Black Mountain Side (2014) poster

Black Mountain Side (2014)

Rating:


Canada. 2014.

Crew

Director/Screenplay – Nick Szostakiwskyj, Producers – Nick Szostakiwskyj & Cameron Tremblay, Photography – Cameron Tremblay, Prosthetics – Tomasz Sosnowski, Production Design – Jon Lawson. Production Company – A Farewell to Kings Entertainment Company.

Cast

Shane Twerdum (Jensen), Michael Dickson (Professor Piers Olsen), Carl Toftfelt (Francis Månro), Marc Anthony Williams (Robert Michael Giles), Andrew Moxham (Dr Richard Andvers), Timothy Lyle (Drew McNaughton), Steve Bradley (Steven Wells), Nathaniel Gordon (Voice of Deer God), Bryce McLaughlin (Ramis), Kelvin Bonneau (Navarron)


Plot

A group of six men maintain an archaeological base in the Northern Taiga Cordillera mountain range in the frozen north of Canada. They are joined by archaeology professor Piers Olsen who has come to examine a monument they have unearthed. Carbon dating gives an impossible reading of the object being 20,000 years old and originating in the midst of the last Ice Age. Strange things start to occur as one man becomes infected and has to have his arm amputated, while another cuts off his own hand. Medical examination bafflingly reveals cephalopod cells in the men’s bodies. Increasingly, what they have unearthed begins to affect the men, causing them to hear voices that drive them to paranoia and murder.


Black Mountain Side was the second film for Canadian director Nick Szostakiwskyj. Szostakiwskyj had previously made the comedy Kankered (2011) that nobody appears to have seen and has worked as a cinematographer and boom operator on various other films. Black Mountain Side did the rounds of several fantastic festivals before getting a dvd release proper in 2016.

Like a number of other films, Black Mountain Side draws on John Carpenter’s The Thing (1982) – any horror film with a group of men sequestered in a research outpost in the frozen regions cannot help but avoid it. On the other hand, while Black Mountain Side gives you the expectation of being another variant on The Thing, it seems to avoid ever getting there. You can see where it is going but the pace takes an awfully long time to develop into anything. (Not to mention that the location looks less like an archaeological research station than someone’s cabin in the woods).

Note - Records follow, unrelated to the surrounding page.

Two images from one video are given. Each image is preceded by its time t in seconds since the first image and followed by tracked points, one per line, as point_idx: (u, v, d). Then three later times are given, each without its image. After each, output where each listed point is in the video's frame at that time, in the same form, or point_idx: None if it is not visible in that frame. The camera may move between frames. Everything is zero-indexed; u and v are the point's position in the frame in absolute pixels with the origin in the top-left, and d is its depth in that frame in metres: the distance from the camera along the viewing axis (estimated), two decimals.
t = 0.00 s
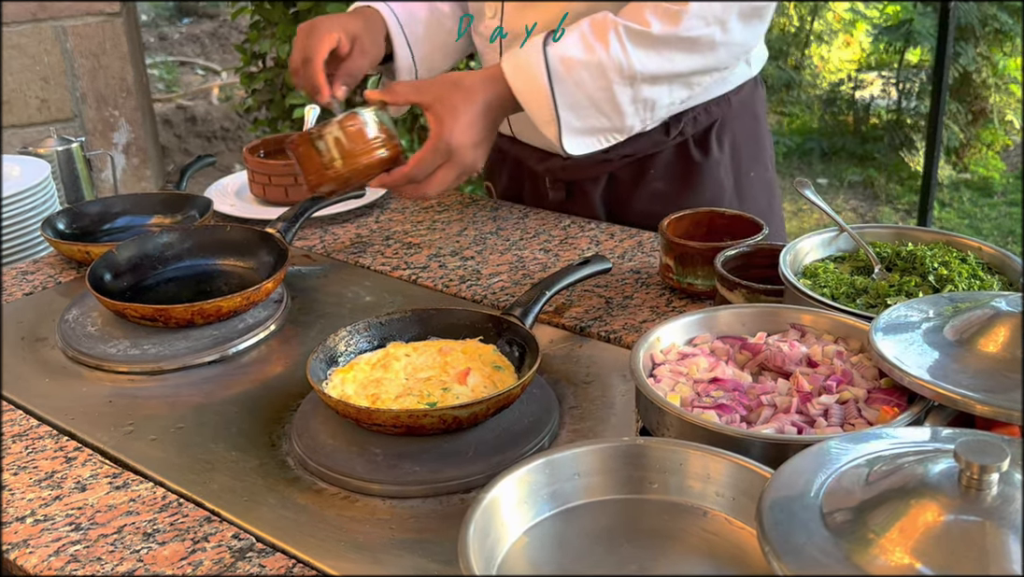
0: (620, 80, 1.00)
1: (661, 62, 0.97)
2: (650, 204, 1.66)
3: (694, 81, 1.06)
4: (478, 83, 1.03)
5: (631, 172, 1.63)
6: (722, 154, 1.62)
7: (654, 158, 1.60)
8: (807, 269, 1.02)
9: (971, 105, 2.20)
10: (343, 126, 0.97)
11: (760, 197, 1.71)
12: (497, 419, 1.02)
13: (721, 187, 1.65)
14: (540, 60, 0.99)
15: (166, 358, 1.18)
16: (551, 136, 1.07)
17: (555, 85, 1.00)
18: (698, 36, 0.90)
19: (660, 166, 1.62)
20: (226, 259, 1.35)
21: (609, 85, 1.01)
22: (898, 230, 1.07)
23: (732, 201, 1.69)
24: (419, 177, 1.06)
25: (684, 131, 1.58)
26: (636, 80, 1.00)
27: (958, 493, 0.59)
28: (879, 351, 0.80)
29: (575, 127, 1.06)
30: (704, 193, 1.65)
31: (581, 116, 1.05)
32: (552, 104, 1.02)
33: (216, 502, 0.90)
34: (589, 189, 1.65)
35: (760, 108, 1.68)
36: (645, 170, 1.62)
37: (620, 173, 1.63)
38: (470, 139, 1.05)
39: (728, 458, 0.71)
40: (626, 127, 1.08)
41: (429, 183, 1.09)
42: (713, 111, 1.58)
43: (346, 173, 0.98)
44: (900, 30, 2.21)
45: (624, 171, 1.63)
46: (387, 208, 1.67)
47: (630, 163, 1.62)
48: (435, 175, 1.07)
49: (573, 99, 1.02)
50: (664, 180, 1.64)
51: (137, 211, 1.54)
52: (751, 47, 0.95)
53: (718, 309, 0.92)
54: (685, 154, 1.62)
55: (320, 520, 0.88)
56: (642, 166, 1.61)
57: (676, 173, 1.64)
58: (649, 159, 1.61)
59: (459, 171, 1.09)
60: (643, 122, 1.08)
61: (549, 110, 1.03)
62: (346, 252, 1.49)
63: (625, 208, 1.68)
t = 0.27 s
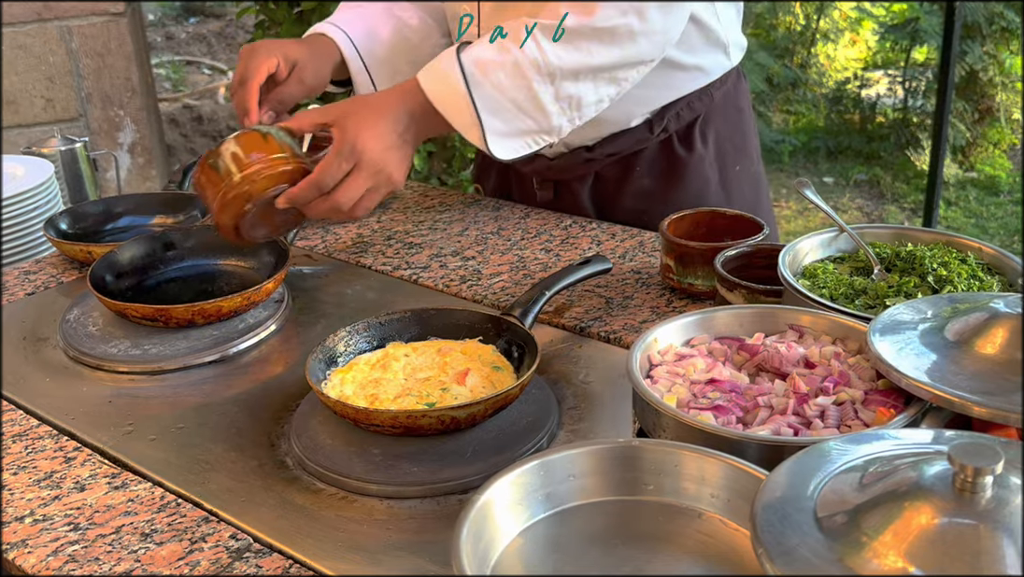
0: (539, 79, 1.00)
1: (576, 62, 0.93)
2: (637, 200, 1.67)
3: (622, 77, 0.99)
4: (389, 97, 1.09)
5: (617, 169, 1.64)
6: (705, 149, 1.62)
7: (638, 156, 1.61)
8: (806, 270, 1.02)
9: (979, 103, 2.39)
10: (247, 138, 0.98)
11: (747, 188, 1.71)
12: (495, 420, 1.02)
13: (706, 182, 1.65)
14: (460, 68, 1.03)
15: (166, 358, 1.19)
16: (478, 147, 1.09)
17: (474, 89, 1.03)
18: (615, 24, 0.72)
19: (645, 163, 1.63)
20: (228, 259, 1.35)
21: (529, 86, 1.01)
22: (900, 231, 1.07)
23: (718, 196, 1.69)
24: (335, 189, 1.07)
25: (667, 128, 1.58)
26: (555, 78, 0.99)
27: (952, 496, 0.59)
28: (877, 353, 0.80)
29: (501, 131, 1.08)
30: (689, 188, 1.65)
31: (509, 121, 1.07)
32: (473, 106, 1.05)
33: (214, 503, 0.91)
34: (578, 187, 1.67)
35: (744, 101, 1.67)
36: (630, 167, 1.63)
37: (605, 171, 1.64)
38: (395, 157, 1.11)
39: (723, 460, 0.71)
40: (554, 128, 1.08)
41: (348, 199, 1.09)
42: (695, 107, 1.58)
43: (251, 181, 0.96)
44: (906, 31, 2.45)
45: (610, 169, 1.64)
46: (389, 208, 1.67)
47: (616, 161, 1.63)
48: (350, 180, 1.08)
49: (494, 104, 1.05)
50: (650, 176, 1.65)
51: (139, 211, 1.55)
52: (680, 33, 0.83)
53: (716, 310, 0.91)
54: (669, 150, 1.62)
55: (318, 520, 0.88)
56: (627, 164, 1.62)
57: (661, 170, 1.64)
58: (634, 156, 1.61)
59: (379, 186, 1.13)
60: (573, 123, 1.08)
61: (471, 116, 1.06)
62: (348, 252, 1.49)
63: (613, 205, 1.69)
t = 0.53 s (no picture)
0: (493, 72, 1.14)
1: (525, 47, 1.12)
2: (638, 196, 1.58)
3: (579, 67, 1.17)
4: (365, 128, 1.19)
5: (617, 164, 1.56)
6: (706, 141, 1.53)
7: (636, 150, 1.54)
8: (821, 265, 1.01)
9: (992, 98, 2.21)
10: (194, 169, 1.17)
11: (754, 187, 1.60)
12: (507, 417, 1.01)
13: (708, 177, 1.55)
14: (415, 83, 1.16)
15: (177, 354, 1.18)
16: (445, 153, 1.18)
17: (430, 97, 1.15)
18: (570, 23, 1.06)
19: (644, 157, 1.55)
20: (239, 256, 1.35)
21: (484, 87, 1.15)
22: (916, 225, 1.05)
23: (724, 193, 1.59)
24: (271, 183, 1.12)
25: (664, 121, 1.51)
26: (509, 72, 1.14)
27: (976, 494, 0.57)
28: (895, 349, 0.79)
29: (461, 134, 1.18)
30: (690, 184, 1.56)
31: (468, 127, 1.18)
32: (429, 114, 1.16)
33: (225, 500, 0.90)
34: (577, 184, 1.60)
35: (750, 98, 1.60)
36: (629, 161, 1.55)
37: (604, 166, 1.57)
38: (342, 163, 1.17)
39: (741, 457, 0.69)
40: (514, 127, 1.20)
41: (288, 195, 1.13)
42: (694, 99, 1.51)
43: (187, 190, 1.13)
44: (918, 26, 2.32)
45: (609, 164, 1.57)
46: (399, 203, 1.66)
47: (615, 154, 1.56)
48: (285, 178, 1.13)
49: (452, 108, 1.16)
50: (650, 170, 1.56)
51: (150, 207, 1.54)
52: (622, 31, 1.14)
53: (732, 305, 0.90)
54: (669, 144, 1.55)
55: (330, 517, 0.88)
56: (625, 158, 1.55)
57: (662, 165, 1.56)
58: (632, 150, 1.54)
59: (328, 189, 1.17)
60: (534, 119, 1.19)
61: (429, 123, 1.16)
62: (359, 247, 1.49)
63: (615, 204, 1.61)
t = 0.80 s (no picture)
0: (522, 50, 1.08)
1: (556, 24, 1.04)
2: (673, 191, 1.51)
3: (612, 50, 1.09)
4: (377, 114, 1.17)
5: (651, 157, 1.49)
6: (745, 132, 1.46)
7: (672, 142, 1.47)
8: (888, 261, 0.97)
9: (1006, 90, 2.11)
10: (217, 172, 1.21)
11: (791, 178, 1.53)
12: (561, 420, 0.97)
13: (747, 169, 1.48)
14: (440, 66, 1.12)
15: (212, 354, 1.15)
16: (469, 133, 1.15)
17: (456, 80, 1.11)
18: None
19: (680, 149, 1.48)
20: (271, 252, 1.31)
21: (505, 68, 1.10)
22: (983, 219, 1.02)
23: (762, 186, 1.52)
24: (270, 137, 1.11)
25: (701, 112, 1.44)
26: (538, 51, 1.08)
27: None
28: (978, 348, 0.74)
29: (490, 118, 1.13)
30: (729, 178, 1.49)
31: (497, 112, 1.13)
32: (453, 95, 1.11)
33: (274, 507, 0.87)
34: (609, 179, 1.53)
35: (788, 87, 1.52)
36: (664, 154, 1.48)
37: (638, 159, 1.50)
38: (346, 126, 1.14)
39: (846, 470, 0.64)
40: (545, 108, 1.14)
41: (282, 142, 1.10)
42: (731, 88, 1.44)
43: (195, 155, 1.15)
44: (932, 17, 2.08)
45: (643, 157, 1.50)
46: (429, 198, 1.63)
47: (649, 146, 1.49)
48: (285, 133, 1.11)
49: (478, 88, 1.11)
50: (684, 162, 1.50)
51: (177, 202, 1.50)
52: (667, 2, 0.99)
53: (805, 302, 0.86)
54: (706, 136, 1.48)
55: (384, 525, 0.84)
56: (661, 151, 1.48)
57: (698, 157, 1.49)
58: (667, 142, 1.47)
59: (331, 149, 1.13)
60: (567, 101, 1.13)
61: (453, 102, 1.12)
62: (391, 243, 1.45)
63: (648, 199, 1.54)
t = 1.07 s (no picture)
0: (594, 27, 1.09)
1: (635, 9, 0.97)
2: (737, 187, 1.50)
3: (689, 28, 1.11)
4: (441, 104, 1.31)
5: (715, 152, 1.47)
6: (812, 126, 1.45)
7: (738, 136, 1.45)
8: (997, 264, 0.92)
9: None
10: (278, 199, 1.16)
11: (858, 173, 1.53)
12: (656, 435, 0.92)
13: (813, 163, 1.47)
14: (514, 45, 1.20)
15: (276, 363, 1.10)
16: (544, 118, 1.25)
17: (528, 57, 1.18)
18: None
19: (746, 143, 1.46)
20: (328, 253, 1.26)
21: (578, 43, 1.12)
22: None
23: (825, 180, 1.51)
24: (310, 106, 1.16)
25: (769, 105, 1.42)
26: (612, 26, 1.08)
27: None
28: None
29: (562, 98, 1.21)
30: (794, 172, 1.48)
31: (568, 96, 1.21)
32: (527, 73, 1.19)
33: (365, 530, 0.82)
34: (671, 175, 1.50)
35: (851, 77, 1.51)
36: (729, 149, 1.46)
37: (701, 154, 1.48)
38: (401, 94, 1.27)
39: None
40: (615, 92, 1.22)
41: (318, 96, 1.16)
42: (800, 80, 1.42)
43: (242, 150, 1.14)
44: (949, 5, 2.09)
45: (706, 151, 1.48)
46: (478, 196, 1.58)
47: (713, 141, 1.47)
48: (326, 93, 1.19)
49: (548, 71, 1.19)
50: (750, 157, 1.48)
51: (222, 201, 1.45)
52: None
53: (935, 313, 0.81)
54: (772, 129, 1.46)
55: (483, 550, 0.80)
56: (726, 145, 1.46)
57: (763, 152, 1.48)
58: (733, 136, 1.45)
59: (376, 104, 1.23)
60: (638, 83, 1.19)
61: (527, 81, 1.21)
62: (447, 244, 1.40)
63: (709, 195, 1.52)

Even when the film starts to deliver things – the scene where the men have to amputate Steve Bradley’s arm with an axe, another where Timothy Lyle cuts off his own hand with a knife – you cannot help but think the effect should have been more impactful than it is. Compare the incredibly stark arm-severing in the also-Thing influenced and Canadian-made The Thaw (2009) and you see how this fails to have any effect by contrast.

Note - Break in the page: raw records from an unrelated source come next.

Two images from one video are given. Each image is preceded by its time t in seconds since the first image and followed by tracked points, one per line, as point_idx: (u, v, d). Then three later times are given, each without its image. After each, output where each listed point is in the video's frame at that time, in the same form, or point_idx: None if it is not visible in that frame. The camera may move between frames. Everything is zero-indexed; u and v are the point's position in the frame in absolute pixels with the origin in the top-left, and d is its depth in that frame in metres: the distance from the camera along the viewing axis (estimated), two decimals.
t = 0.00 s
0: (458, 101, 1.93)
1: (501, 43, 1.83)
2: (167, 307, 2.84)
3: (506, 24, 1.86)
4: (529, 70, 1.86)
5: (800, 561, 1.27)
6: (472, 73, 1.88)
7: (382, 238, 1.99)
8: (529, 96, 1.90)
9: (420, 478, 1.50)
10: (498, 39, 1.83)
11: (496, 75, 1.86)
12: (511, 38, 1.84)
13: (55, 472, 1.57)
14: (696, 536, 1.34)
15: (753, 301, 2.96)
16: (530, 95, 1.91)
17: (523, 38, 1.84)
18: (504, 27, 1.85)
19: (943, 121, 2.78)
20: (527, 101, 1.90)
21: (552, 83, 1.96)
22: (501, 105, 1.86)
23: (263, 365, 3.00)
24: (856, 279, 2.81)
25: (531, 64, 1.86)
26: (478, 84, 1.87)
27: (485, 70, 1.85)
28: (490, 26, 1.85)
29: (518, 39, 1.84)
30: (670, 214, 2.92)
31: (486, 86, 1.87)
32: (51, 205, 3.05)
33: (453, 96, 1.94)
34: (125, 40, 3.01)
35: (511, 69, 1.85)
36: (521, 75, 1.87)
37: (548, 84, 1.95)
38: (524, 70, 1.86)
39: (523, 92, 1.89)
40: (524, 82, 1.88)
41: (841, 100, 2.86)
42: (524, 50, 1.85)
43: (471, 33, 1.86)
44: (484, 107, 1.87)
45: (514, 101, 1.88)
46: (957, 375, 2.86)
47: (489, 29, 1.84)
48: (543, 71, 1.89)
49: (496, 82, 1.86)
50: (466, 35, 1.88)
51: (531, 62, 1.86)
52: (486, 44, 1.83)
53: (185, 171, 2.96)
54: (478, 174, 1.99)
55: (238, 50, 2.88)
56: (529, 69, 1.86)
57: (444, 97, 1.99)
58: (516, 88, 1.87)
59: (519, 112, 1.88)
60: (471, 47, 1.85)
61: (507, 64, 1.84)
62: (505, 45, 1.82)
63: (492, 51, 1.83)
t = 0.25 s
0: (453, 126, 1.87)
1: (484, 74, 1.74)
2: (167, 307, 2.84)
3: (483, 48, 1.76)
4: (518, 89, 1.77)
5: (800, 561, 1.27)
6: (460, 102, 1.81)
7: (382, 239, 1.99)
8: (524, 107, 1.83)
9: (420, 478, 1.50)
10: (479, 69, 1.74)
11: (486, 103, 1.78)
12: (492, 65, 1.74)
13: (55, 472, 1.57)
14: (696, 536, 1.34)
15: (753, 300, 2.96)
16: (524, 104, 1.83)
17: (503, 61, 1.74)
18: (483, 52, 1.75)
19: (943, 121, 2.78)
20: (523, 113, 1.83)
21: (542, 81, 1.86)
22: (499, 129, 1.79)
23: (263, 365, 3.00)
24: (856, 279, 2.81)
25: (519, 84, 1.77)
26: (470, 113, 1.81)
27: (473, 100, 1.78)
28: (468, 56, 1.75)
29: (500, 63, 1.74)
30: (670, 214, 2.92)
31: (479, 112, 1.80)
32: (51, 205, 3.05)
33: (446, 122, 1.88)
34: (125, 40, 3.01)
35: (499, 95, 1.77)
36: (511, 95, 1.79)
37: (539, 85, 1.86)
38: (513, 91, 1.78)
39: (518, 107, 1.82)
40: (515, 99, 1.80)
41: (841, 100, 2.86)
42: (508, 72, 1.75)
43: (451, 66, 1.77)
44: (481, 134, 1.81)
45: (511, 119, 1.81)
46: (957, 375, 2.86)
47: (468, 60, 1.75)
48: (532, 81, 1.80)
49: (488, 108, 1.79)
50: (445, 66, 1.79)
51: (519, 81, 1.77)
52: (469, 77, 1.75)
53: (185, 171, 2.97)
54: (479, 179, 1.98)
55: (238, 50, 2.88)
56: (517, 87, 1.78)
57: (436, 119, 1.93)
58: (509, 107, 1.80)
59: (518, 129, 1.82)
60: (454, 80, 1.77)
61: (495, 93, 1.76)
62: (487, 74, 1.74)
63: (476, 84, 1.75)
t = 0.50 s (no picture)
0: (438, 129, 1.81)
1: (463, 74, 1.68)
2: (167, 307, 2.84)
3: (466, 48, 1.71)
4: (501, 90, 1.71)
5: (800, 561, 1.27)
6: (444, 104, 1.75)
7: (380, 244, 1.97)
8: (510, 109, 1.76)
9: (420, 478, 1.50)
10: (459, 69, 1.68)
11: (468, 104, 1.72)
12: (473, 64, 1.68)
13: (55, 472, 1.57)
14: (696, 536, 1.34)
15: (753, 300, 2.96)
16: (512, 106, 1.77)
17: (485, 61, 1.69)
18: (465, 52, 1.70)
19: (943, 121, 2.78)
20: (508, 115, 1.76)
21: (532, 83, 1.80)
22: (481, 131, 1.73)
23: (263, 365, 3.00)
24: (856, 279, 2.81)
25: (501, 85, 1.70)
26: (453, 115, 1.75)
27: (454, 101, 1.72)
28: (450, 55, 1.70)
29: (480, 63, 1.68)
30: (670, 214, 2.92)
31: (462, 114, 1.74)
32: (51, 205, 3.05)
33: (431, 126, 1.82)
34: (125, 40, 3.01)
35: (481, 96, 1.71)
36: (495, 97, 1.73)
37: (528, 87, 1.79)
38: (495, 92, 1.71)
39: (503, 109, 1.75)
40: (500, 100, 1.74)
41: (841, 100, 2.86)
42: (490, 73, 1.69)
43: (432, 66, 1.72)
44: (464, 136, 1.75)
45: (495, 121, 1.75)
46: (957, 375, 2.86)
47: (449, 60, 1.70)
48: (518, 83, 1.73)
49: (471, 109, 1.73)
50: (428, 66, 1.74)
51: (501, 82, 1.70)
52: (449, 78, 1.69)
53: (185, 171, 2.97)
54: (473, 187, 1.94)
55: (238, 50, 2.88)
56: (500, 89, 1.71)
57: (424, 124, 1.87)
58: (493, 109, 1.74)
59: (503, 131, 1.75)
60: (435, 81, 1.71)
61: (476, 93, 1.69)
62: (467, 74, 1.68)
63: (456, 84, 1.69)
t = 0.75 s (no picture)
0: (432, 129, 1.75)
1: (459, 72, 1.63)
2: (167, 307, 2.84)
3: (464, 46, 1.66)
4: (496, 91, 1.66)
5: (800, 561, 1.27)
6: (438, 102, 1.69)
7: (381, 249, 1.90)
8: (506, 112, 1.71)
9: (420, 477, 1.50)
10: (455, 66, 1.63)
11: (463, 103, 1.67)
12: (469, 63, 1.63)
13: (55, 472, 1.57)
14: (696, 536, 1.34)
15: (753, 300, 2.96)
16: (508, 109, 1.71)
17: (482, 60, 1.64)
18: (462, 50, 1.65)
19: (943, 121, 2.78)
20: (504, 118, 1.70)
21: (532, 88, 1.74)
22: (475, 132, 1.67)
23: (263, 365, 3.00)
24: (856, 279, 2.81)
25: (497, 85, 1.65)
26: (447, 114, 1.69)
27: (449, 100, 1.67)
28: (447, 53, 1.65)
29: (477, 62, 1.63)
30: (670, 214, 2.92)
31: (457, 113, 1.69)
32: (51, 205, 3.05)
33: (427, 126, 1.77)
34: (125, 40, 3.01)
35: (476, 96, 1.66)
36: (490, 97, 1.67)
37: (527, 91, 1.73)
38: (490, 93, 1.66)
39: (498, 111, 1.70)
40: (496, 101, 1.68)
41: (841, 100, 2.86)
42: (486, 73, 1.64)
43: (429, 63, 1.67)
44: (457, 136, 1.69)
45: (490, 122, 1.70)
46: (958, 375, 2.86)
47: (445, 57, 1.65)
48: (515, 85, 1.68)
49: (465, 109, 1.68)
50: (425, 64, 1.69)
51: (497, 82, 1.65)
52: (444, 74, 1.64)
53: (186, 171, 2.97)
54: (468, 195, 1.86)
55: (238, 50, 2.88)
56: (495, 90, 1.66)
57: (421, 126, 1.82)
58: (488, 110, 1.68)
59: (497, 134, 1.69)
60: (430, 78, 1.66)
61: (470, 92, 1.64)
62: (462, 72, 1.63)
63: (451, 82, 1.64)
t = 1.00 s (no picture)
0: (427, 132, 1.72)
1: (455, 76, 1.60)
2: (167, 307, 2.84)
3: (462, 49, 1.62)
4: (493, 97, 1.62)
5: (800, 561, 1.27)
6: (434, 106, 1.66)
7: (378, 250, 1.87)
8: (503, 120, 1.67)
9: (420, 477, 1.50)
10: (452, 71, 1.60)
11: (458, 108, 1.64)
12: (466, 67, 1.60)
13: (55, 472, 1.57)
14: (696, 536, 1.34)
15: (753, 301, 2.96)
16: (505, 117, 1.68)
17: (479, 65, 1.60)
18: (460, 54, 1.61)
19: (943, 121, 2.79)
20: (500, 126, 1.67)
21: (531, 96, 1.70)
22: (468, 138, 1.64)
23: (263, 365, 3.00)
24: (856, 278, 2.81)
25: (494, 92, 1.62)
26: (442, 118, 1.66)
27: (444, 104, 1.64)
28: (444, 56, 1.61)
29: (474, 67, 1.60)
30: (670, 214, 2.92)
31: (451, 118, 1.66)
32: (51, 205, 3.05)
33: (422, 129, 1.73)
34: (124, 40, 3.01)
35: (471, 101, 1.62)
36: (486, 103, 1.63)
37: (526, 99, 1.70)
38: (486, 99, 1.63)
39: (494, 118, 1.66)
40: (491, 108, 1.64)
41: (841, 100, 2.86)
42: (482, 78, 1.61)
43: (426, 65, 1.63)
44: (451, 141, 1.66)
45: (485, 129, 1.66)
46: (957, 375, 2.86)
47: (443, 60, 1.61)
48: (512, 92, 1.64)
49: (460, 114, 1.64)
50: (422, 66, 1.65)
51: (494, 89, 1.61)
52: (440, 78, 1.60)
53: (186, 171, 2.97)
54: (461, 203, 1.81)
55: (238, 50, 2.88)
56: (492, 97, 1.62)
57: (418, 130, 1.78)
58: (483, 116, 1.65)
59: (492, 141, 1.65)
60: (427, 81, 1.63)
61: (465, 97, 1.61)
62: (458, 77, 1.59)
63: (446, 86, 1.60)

(l to r) Marc Anthony Williams, Carl Toftfelt, Shane Twerdum and Michael Dickson at the opening of the barrow in Black Mountain Side (2014)
(l to r) Marc Anthony Williams, Carl Toftfelt, Shane Twerdum and Michael Dickson at the opening of the barrow

Even more so than that, the film seems incredibly vague about what the menace is, for that matter even providing any actual menace. It hints at all manner of explanations about what is going on – the opening of an ancient barrow from the last Ice Age, infection, mass insanity, the ultra-weird scene where the doctor reports finding cephalopod DNA in the veins of the severed limbs, characters seeming to have conversations with what looks like some kind of deer entity. Yet the film is frustrating in pinning anything down and actually telling us what is going on.

The obvious association to The Thing gives us the expectation of some type of creature feature. Instead, what we get resembles more other Thing-influenced films such as The Last Winter (2006) and Nine Miles Down (2009) that place their emphasis on cabin fever and their protagonists descending into paranoia and mass insanity. At least, that’s what you think the film is doing but it so avoids answers, even as it arrives at its aggravating non-ending, that it proves frustrating.

Nick Szostakiwskyj subsequently went on to make the horror film Archons (2019).